The government has framed four approaches to lessen the chances of COVID-19. These would be:
- Border controls
- Surveillance and testing
- Contact Tracing
- Hygiene Measures.
NZ’s multilateral economic and trade developments:
New Zealand, in the present time, is actively engaged in discussions related to the impact of COVID-19 on food security and supply chains along with the role of trade in economic recovery. The country strongly believes in keeping trade flows and upholding the rules-based trading system.
On 17 July 2020, New Zealand and the UK formally launched free trade negotiations. The UK was NZ’s sixth-largest trading partner in 2019, with two-way trade of ~NZ$6 billion. The first round of negotiations would take place via video conferencing.
The Ministry of Foreign Affairs and Trade (MFAT) has also taken a step towards the trade recovery strategy which would help the country to position itself well and recover from the impact of the COVID-19 and grab new opportunities for export and investment.
The government also highlighted that ~25% jobs depend on exports. In present times, exporting firms are more productive, and they hire more people and provide them with a better wage. Hence, a more robust tradable sector would help the country to recover.
At the time when the country was at the peak of COVID-19 cases, the focus was on protecting trade flows and supply chains to ensure that the citizen has access to essential items like medicines and PPE and simultaneously, the goods produced within the country reaches the trading partners.
The next phase of the country’s response is to recalibrate the trade policy for a new global environment. On this front, the government has three strategic pillars. These are:
- Retooling support for exporters.
- Strengthening global trade architecture.
- Refreshing crucial trade relationships.
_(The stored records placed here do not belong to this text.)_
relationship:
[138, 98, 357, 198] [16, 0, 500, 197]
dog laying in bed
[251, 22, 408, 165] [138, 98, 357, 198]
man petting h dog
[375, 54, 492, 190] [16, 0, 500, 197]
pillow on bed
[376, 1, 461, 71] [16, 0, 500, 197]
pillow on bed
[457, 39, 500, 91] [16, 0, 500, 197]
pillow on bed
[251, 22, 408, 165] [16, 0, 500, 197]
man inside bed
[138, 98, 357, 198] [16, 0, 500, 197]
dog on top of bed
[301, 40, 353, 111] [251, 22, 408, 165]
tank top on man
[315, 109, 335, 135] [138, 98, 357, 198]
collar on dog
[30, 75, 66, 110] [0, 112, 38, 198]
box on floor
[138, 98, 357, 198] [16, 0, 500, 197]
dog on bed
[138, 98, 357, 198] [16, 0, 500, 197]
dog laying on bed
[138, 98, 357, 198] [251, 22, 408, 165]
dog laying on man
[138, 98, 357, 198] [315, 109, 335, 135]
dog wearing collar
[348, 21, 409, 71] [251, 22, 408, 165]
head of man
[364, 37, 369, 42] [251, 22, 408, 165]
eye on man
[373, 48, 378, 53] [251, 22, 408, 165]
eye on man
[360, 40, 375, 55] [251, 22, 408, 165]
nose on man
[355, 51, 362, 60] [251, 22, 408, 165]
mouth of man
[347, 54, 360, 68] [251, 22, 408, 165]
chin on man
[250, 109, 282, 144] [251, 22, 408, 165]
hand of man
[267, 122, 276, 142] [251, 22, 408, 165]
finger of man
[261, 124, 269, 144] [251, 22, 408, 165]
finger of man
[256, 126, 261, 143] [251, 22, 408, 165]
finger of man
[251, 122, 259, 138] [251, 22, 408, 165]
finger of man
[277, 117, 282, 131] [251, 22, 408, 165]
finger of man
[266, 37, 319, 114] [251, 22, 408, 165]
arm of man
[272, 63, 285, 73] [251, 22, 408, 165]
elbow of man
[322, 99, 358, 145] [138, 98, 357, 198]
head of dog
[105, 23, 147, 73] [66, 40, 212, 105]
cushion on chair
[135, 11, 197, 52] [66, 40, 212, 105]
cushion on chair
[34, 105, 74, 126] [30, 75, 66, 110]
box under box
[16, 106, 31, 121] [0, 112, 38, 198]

Economic Update: Business activity continues its recovery, business confidence improves
As per the recent update by the New Zealand government for the week ended 17 July 2020, the New Zealand Activity Index (NZAC) showed an ongoing recovery in June despite the marginal drop in the activity below 2019 levels. The housing market rebounded, and electronic card spending climbed beyond 2019 levels.
In the preliminary survey in July 2020, the business confidence was seen improving. In a recent Reserve Bank survey, it was found that the demand for the credit has fallen as businesses review investment decisions.
International arrivals dropped significantly and reached its 60-year low in May 2020. Thus, bringing the projected net migration near to zero.
The consumer price index during the June 2020 quarter slipped 0.5% after the rise of 0.8% in March 2020. Hence, the annual inflation rate slowed to 1.5%. The fall in the CPI was driven by the lower petrol and accommodation prices.
In June, the housing prices improved by 1% to be up 8.6% from a year before. The sales volumes are currently back to that level which existed before the pandemic. Pent-up demand, lower inventory levels, improving monetary conditions, and elimination of LVR restrictions have aided the housing market recover.
The government also reported that spending in 5 out of 8 industries increased in June 2020.
- Electronic card spending improved 4.2% in June 2020 as compared to the previous corresponding period.
- Spending for durable grew up by 24.2%.
- Consumable spending increased by 10.5%.
- Other factors influencing the increase in the expenses were pent-up demand from lockdown, changing consumer behaviour towards electronic transaction instead of cash.
A Glance at the quarterly and monthly indicators of the economy:
As on 22 July 2020, NZ$1 is equivalent to US$0.66.
The stock market always takes cues from a relative standpoint, given the current economic situations across the world, New Zealand is hands down in a better footing. The future outcome would definitely depend on how well the country can leverage on the head start that it has witnessed in tackling the COVID-19 pandemic, and the stock market participants are closely watching every move the government and its people are making.